(Beginning of Data for analysis)

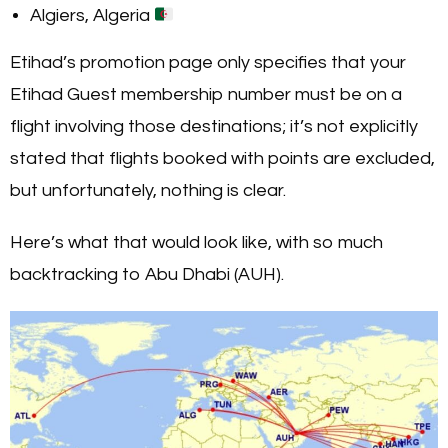
Algiers, Algeria
Etihad’s promotion page only specifies that your
Etihad Guest membership number must be on a
flight involving those destinations; it’s not explicitly
stated that flights booked with points are excluded,
but unfortunately, nothing is clear.
Here’s what that would look like, with so much
backtracking to Abu Dhabi (AUH).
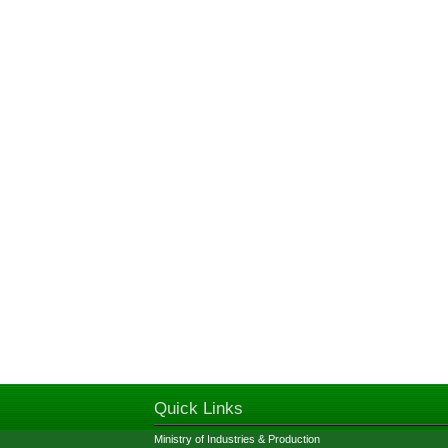
Quick Links
Ministry of Industries & Production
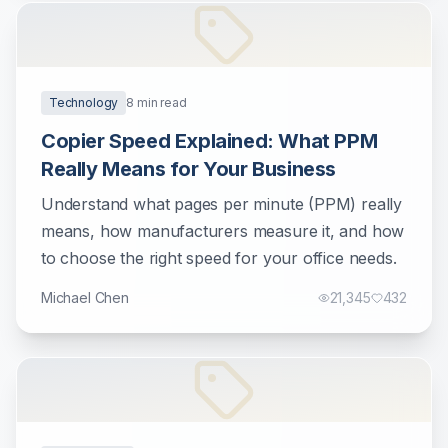
Technology
8
min read
Copier Speed Explained: What PPM
Really Means for Your Business
Understand what pages per minute (PPM) really
means, how manufacturers measure it, and how
to choose the right speed for your office needs.
Michael Chen
21,345
432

(End of Data for analysis)

What to produce. Go through the records above and copy every line with the word "that".

Exercise result.
Etihad’s promotion page only specifies that your
stated that flights booked with points are excluded,
Here’s what that would look like, with so much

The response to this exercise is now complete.